Chess at grandmaster level	International chess masters; Kasparov (1996): "No computer before 2010"	1970s-1996	Deep Blue beats Kasparov, 1997	1 year (Kasparov); ~20 years (general consensus)
Go	Virtually all AI researchers: "100-200 years away"	Pre-2016	AlphaGo beats Lee Sedol, March 2016	2 years after "decades away" consensus
Protein folding	Structural biologists: "Would take decades more"	Pre-2020	AlphaFold, 2020	~2 years after "decades" claim
Speech recognition (reliable)	Speech researchers: "30+ years"	1990s	Human-level error rates, 2017	~20 years
Image recognition at human level	Computer vision researchers	1969-2010	ResNet exceeds human accuracy on ImageNet, 2015	~5 years after "decades" claims
Natural language translation	"AI-complete problem; 50+ years"	1960s-2010	Google Neural MT, 2016; GPT models, 2020+	~6 years after "decades" claims
Passing standardized tests (SAT, GRE)	Educational testing researchers	2010s	GPT-3 passes SAT reading ~90th percentile, 2020	~5 years
Passing the bar exam	Lawyers: "Requires genuine legal reasoning"	Pre-2023	GPT-4 passes at 90th percentile, 2023	~Immediate
Medical diagnosis at specialist level	Doctors: "Requires empathy, clinical judgment"	1990s-2010s	AI exceeds dermatologists/radiologists on specific tasks, 2018-2024	~5-10 years
Creative writing	Writers/critics: "Requires consciousness, lived experience"	Perennial	GPT-3/4 write publishable fiction, 2020-2023	N/A — always "never"
Coding / programming	Bill Gates (2023): "100% human profession for 100 years"	2020-2023	Copilot/GPT-4/Claude write production code, 2022-2024	~1-2 years
Mathematical theorem proving	Mathematicians: "Requires genuine insight"	Pre-2023	AlphaProof, AI-assisted proofs, 2023-2024	~5 years
Turing Test (conversational deception)	"Decades away if ever"	2010s	GPT-4.5 passes at 73% (vs. humans at 67%), 2025	~10 years
Superhuman video game play	Game AI researchers	Pre-2015	DQN beats Atari, 2015; AlphaStar beats StarCraft pros, 2019	~5 years
Understanding humor	Cognitive scientists: "30+ years"	Pre-2020	GPT-3/4 generate contextually appropriate humor, 2020+	~5 years
Generating photorealistic images from text	Computer vision researchers: "20+ years"	2019-2020	DALL-E 3, Midjourney, 2022-2023	~2-3 years
Noam Chomsky: LLMs will "never" achieve genuine understanding	Noam Chomsky	2022-2023	GPT-4 passes bar exam, Turing Test, medical licensing	~1-2 years

D. THE RECLASSIFICATION PLAYBOOK

The same dismissal language, recycled verbatim across decades. Synthesized from all 8 providers, most comprehensively from Perplexity.
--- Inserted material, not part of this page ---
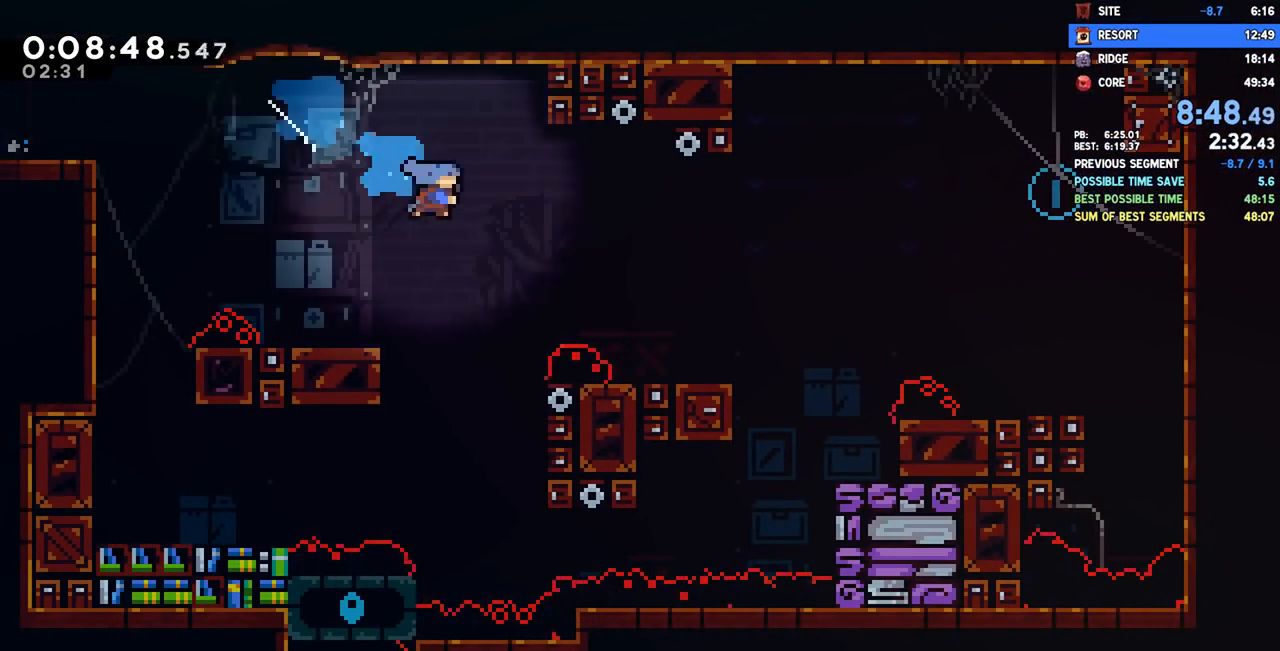
{"buttons": ["SQUARE", "DPAD_UP", "DPAD_RIGHT"], "left_stick": "center", "right_stick": "center", "events": [[267, "CROSS", "down"], [283, "DPAD_DOWN", "up"], [333, "DPAD_UP", "down"], [367, "CROSS", "up"], [400, "SQUARE", "down"]]}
Dismissal Phrase	Chess (1997)	Go (2016)	GPT-3/4 (2020-2023)	Turing Test (2025)	Protein Folding (2020)
"Just brute force"	✅ "It just searches millions of positions"	✅ "Monte Carlo tree search + brute force"	✅ "Brute force over training data"	—	✅ "Brute force optimization"
"Just pattern matching"	✅ "Pattern recognition, not chess understanding"	✅ "Statistical pattern matching"	✅ "Stochastic parrot / next-token prediction"	✅ "Mimicking conversational patterns"	✅ "Pattern matching on evolutionary data"
"Narrow AI"	✅ "It can only play chess"	✅ "It can only play Go"	✅ "Still narrow — just text"	✅ "Narrow conversational skill"	✅ "Narrow biological tool"
"Doesn't really understand"	✅ "No understanding of chess"	✅ "No understanding of the game"	✅ "No understanding of meaning" (Chomsky, Marcus)	✅ "No subjective experience or understanding"	✅ "Doesn't understand proteins"
"Just a parlor trick"	✅ "Impressive but not intelligence"	✅ "Impressive but narrow"	✅ "Press release masquerading as science" (Marcus on Sparks paper)	✅ "Measures gullibility, not intelligence"	✅ "Clever trick, not science"
"A real intelligence would…"	"…generalize beyond chess"	"…transfer to other domains"	"…not hallucinate / have grounded semantics"	"…be self-aware / conscious"	"…understand biology, not just predict"
"No credit for scale"	—	✅ "Played itself millions of times"	✅ "Just trained on the whole internet"	—	—
"Lacks common sense"	✅ "Can't tie its shoes"	✅ "Can't do anything else"	✅ "Fails basic sanity checks"	✅ "No common sense about the world"	—

The meta-pattern: When the specific dismissal fails (because the AI does generalize, does transfer, does handle multiple domains), the dismissal upgrades to the next level. The script is not static — it evolves to always stay one step ahead of the capability.

E. THE TOMBSTONE LIST

A memorial wall of moved goalposts. Synthesized from all 8 providers.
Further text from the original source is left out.